Goal of the exercise
Give as output the line that contains "Mux16 muxset1 (a, b, sel[0], muxout1[15:0]);", followed by every remaining line of the entries, unchanged and with nothing added.
▼▼▼
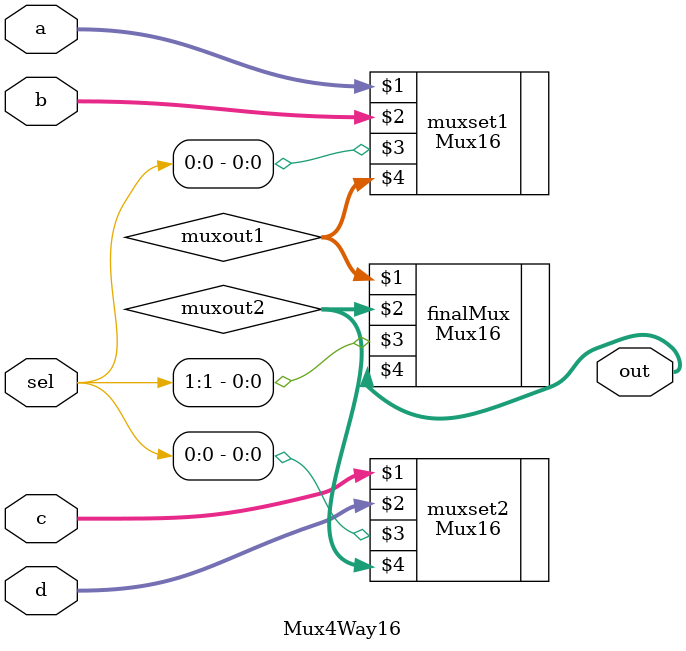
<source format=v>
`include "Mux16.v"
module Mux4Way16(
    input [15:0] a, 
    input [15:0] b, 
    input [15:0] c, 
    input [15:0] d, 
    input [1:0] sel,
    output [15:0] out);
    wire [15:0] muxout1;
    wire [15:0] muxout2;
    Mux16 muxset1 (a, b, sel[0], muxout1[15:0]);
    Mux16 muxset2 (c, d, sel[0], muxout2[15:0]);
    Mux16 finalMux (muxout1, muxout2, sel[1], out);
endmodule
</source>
▲▲▲
Your solution
    Mux16 muxset1 (a, b, sel[0], muxout1[15:0]);
    Mux16 muxset2 (c, d, sel[0], muxout2[15:0]);
    Mux16 finalMux (muxout1, muxout2, sel[1], out);
endmodule
</source>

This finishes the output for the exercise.